_What to produce_
Reproduce the passage of the forum thread on bettas and African dwarf frogs from "## DarkestCloud" up to and including "the tables turn.".

_Selected text_
[start]

# Betta, African Dwarf frogs, and maybe ghost shrimp



## NativeNuYorker

I have two African Dwarf frogs in a 30 gallon. I've had them since March and they seem to be doing okay, but I think they would not have to struggle getting air as much in my 5 gallon, plus I could see them better. However, my betta has been in the 5 gallon and I'm wondering if he will be aggressive towards my slow, blind, timid frogs. Has anyone had a bad experience? My son also wants to put ghost shrimp in the 5 gallon. What are your thoughts?


----------



## majerah1

Move the betta. The thing is with the frogs being almost blind, getting to food will be near impossible with a betta, because he will simply get to the food first. I am not sure but perhaps ghosts and the frogs can be tank mates. Plus the betta will be very happy to have the room.


----------



## NativeNuYorker

I don't have another tank for the betta. The only alternative is to leave the frogs in the community aquarium.


----------



## DarkestCloud

What else is in the 30 gallon?


----------



## tbub1221

They see better than most people think , its a lot like a birchier after lights out the tables turn.
Mine would regularly eat guppies also they never seemed to struggle to find food during feed time for the fish. If the Betta is female they could potentially eat it but my male Betta would not stand for ghost shrimp in his tank although he likes his snails I think cause there small and slow. 
The shrimp he cornered and literally ran them out of the water. I tried 3 seperate Times in 2 different tanks and always dry crispy ghost shrimp.
If it was me I would probably not.
Maybe the frogs need some tall plants or structure to hang out on. 
All my air breathing creatures tend to settle in for the night on perches or the top of tall plants , my female bettas sleep in a gallon size clump of java moss that I float at the surface , I use suction cups and a piece of plastic plant I creatively put together it supports the moss well , I just clean it up once or twice a week and pile the loos pieces that fell back on top , the betta's share the moss with 3 dojo loach's that enjoy there company.


----------



## Kehy

It depends on the personality of the betta. I've had one that was fine with anything (even a male feeder guppy and an amano shrimp), and another that just wanted to kill anything he could see. Including gravel, plants, his reflection, and his fins


----------



## chipmunk1210

My main thought would be that the frogs really need a much shallower tank. They have a difficult time with getting to the surface and do not do well long term in a deep tank. I also do not recommend putting them with a betta just from personal experience. Feeding is a nightmare. The betta will get all the food unless you plan to remove either the betta or the frogs for feeding each time you go to feed the frogs. I know that this is the way that people get around that issue so if you have no problem with taking the time to separate them at feeding time, then it could work. This all depends on your betta though since he might not agree with something being added to "his" tank.

[end]

_Dataset extract_
[start]

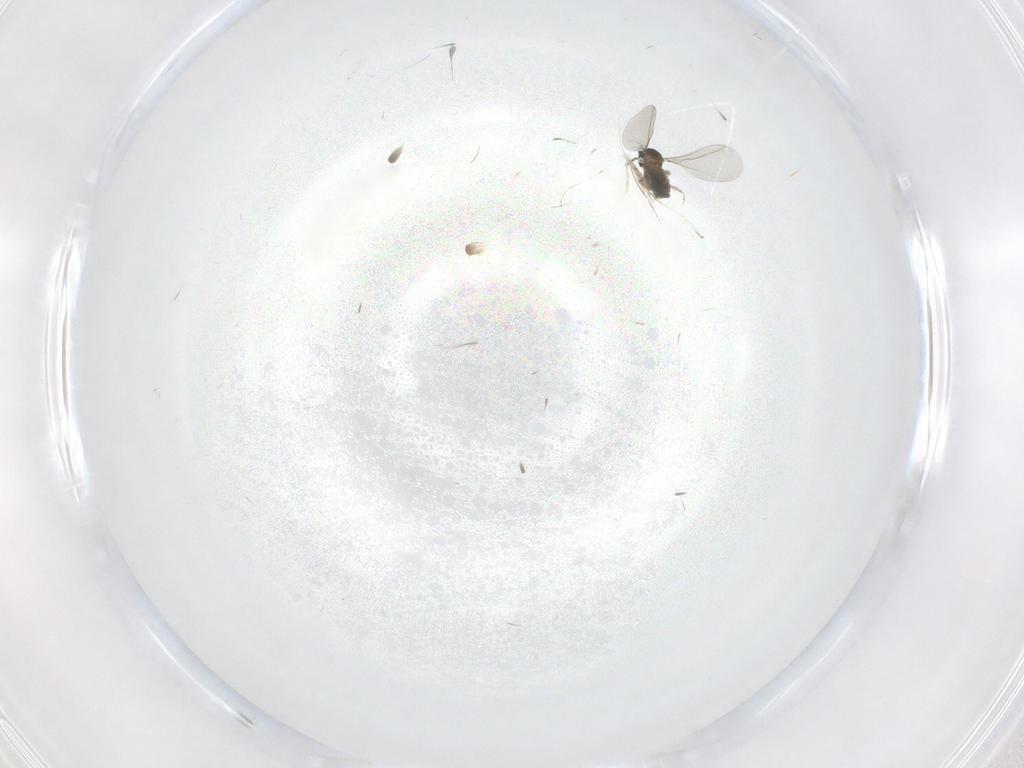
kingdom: Animalia
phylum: Arthropoda
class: Insecta
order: Diptera
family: Cecidomyiidae
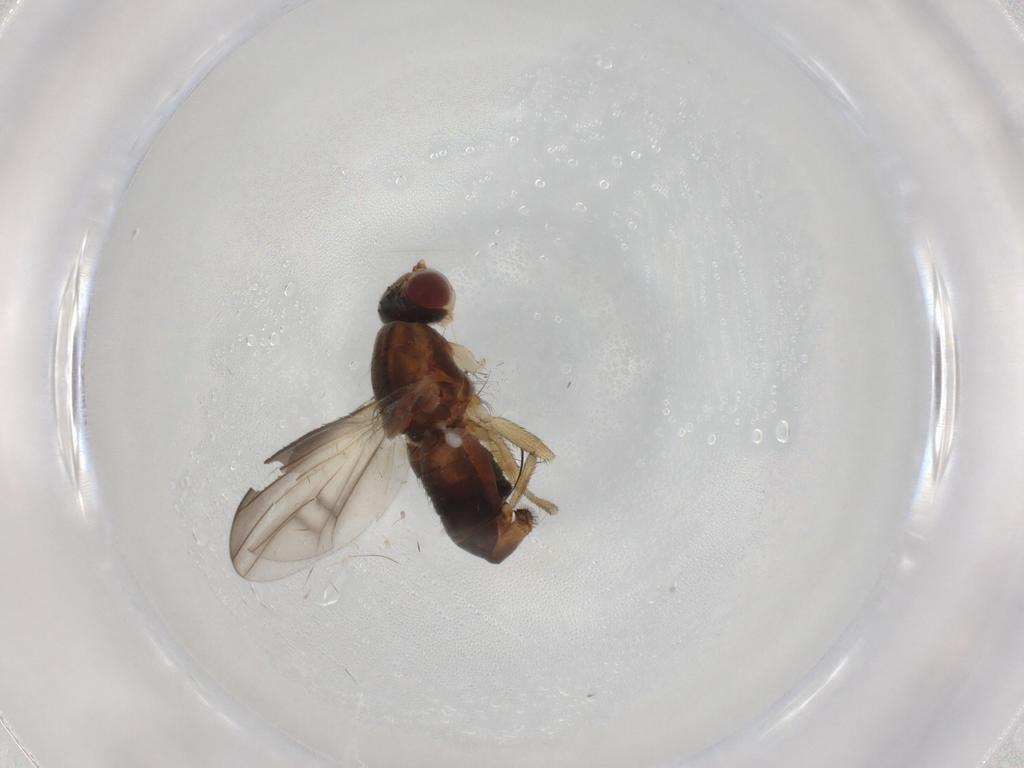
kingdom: Animalia
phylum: Arthropoda
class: Insecta
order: Diptera
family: Heleomyzidae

[end]

_Output for this task_
## DarkestCloud

What else is in the 30 gallon?


----------



## tbub1221

They see better than most people think , its a lot like a birchier after lights out the tables turn.